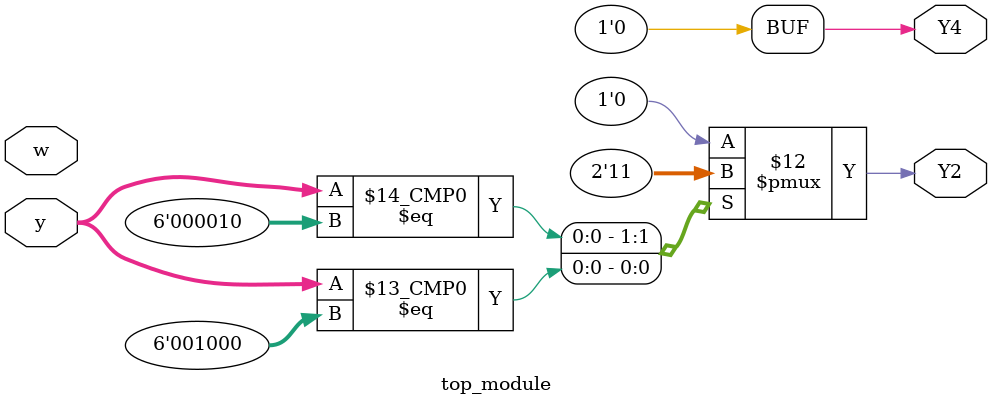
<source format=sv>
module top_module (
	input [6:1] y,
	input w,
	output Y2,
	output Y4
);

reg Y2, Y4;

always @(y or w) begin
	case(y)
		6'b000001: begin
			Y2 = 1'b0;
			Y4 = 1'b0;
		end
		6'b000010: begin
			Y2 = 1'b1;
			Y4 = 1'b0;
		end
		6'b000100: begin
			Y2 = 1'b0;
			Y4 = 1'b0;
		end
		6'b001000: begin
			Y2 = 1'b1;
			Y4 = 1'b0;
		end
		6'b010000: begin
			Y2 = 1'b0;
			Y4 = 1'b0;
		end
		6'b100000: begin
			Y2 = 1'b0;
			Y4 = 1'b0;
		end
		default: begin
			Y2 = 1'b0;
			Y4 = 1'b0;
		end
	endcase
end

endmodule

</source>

_ _ _ _

■ What you need to do ■
If a line of the records above contains the word "begin", count it; give only the total.

■ Task response ■
8